Der Tourismussektor Botswanas trägt etwa 12 % zum BIP bei und sichert mehr als 100.000 Arbeitsplätze. Große Bullen sind ein besonderer Anziehungspunkt für Fototouristen, von denen manche eigens anreisen, um die letzten intakten Populationen von Elefanten mit großen Stoßzähnen zu sehen.

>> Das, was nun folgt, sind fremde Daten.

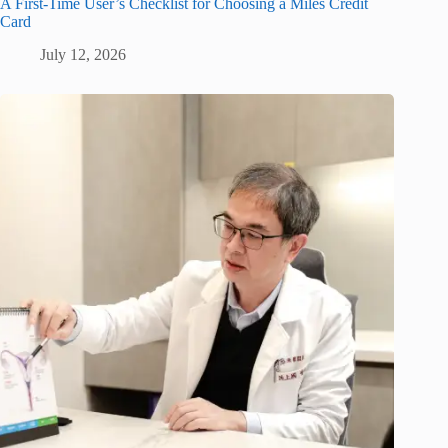
A First-Time User’s Checklist for Choosing a Miles Credit
Card
July 12, 2026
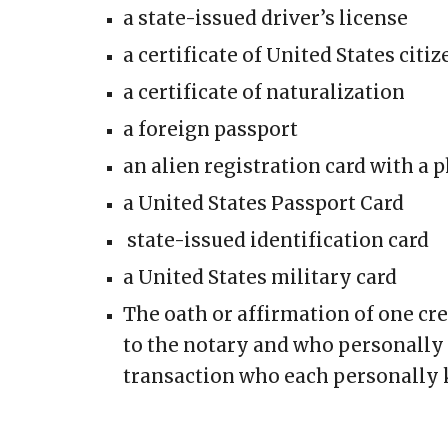
a state-issued driver’s license
a certificate of United States citi
a certificate of naturalization
a foreign passport
an alien registration card with a
a United States Passport Card
state-issued identification card
a United States military card
The oath or affirmation of one cr
to the notary and who personally 
transaction who each personally 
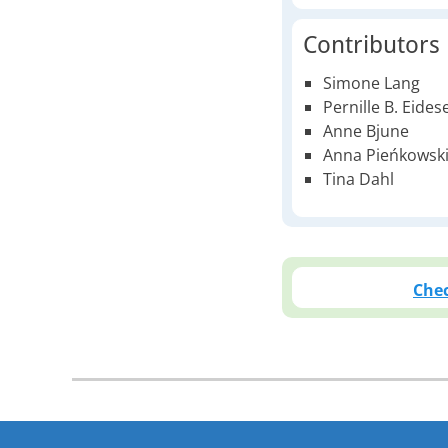
Contributors
Simone Lang
Pernille B. Eides
Anne Bjune
Anna Pieńkowsk
Tina Dahl
Chec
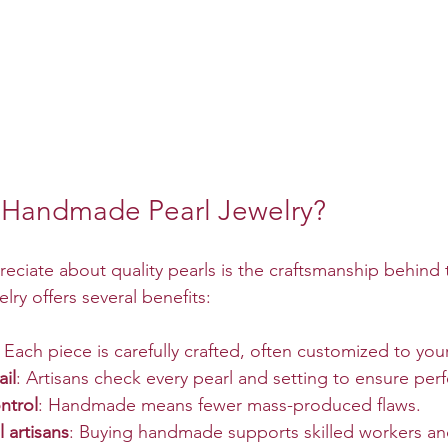
Handmade Pearl Jewelry?
reciate about quality pearls is the craftsmanship behind
ry offers several benefits:
: Each piece is carefully crafted, often customized to you
ail
: Artisans check every pearl and setting to ensure perf
ntrol
: Handmade means fewer mass-produced flaws.
l artisans
: Buying handmade supports skilled workers an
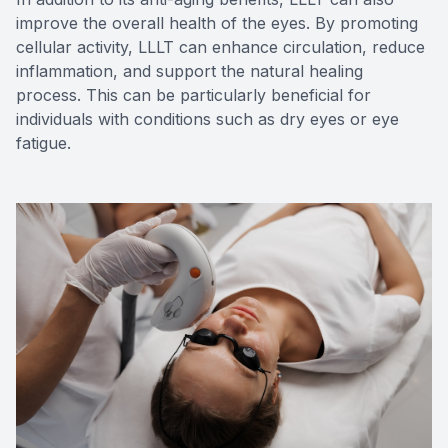
improve the overall health of the eyes. By promoting
cellular activity, LLLT can enhance circulation, reduce
inflammation, and support the natural healing
process. This can be particularly beneficial for
individuals with conditions such as dry eyes or eye
fatigue.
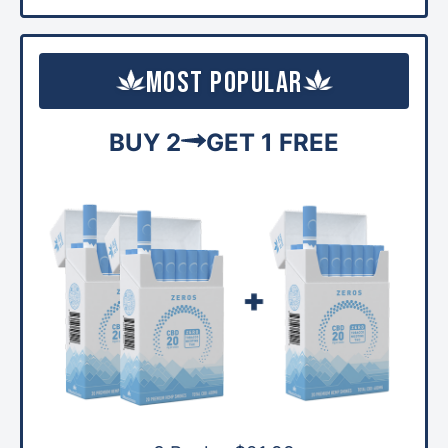
Most Popular
BUY 2
GET 1 FREE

Es bleibt abzuwarten, wie die botswanische Regierung auf die neueste EWB-Analyse reagieren wird. Das Land bleibt eine globale Hochburg für Elefanten und beherbergt etwa ein Drittel der verbliebenen Savannenpopulation Afrikas.

Chase jedoch glaubt, dass die Zukunft der Elefanten Botswanas nun davon abhängt, ob die Politik an die Realitäten vor Ort angepasst werden kann.

„Nach 25 Jahren Feldforschung und Monaten der Analyse – und nachdem ich unter nicht unerheblichem Druck stand, nur weil ich die Wahrheit sage – habe ich das Gefühl, dass dies meine letzte Chance sein könnte, offen in einem Raum zu sprechen, der von Politik, Eigeninteressen und Pseudowissenschaft dominiert wird. ‚Nachhaltigkeit‘ ist zu einem Schlagwort geworden, zu oft benutzt, um genau jene Praktiken zu rechtfertigen, die sie untergraben.“

Deutsche Übersetzung mit Genehmigung des Autors.